Tree Flower is a 4 metre high sculpture positioned at the front of the buildings at Brooks High School in Launceston.
The sculpture by Matt Calvert is made using his unique technique of broken toughened glass, arranged and grouted into position within an aluminium shape. When Brooks High School was based at the original Newnham site, a feature of the grounds was a large blue gum tree where staff and students would hold outdoor assemblies. It was a natural meeting spot. The gum nut and leaf is also featured in the school badge. Matt has used the gumnut to create his tree form sculpture.
“The form was created and has evolved from the inverted gumnut of the tree and used in various repeated ways to make up the flower-like top. The central section is a mirroring inwards of the outside shape as in the concentric growth rings in the tree itself…”
Matt Calvert is a widely collected Australian-based sculptor who works primarily with toughened glass, aluminium and corten steel.
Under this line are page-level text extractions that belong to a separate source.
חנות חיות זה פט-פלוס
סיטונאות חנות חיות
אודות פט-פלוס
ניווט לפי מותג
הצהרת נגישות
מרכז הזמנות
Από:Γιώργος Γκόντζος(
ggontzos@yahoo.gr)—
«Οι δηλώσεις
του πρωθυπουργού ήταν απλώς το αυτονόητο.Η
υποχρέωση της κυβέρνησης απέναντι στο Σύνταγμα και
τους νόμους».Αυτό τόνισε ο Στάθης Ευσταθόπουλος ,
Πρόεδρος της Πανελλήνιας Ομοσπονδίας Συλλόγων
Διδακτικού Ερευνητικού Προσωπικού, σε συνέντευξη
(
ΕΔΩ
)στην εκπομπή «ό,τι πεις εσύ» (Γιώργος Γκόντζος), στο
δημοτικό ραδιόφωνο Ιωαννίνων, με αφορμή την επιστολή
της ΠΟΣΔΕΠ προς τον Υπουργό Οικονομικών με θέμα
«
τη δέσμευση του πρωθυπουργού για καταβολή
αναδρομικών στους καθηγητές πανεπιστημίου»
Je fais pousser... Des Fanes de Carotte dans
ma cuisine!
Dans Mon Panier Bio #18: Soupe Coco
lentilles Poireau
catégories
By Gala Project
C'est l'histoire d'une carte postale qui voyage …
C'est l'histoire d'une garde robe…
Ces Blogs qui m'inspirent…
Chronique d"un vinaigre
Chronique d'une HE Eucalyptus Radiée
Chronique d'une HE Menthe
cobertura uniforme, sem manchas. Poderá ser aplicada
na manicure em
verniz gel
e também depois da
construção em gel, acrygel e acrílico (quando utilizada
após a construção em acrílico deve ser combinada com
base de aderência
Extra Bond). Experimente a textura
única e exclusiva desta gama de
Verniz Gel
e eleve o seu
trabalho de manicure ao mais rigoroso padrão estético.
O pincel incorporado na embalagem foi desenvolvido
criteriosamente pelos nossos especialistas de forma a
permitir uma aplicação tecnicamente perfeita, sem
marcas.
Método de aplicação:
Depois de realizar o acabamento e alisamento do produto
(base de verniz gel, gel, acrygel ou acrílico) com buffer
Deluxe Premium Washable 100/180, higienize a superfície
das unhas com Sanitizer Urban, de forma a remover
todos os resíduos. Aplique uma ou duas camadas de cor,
He graduated from the University of Tasmania with a Bachelor of Fine Art (first class honours) in 1993. He was awarded a Samstag Scholarship to Goldsmiths College, University of London, where he completed a Master of Art degree in 1994.
After residencies in Paris, Malaysia and Japan earlier in his career, Matt’s practice now focuses on small and large-scale public and private commissions that feature recycled, toughened glass, sometimes in conjunction with corten steel and aluminium.
Matt sources his glass from waste material, smashes it up in his studio in aptly-named Glaziers Bay in southern Tasmania, and reconfigures it using a cold fusion, flat mould lamination technique into playful, quirky forms of children and an iconic range of farmyard and exotic animals. When creating his work he often references illustrations from old picture books and ‘cookie cutter’ figures.
A regular finalist in major Australian sculpture awards over the past 15 years, he won the Montalto Sculpture Prize in 2015 for the work Pointing Girl. His work is held in public and private collections in Australia, Japan, Malaysia and the United States.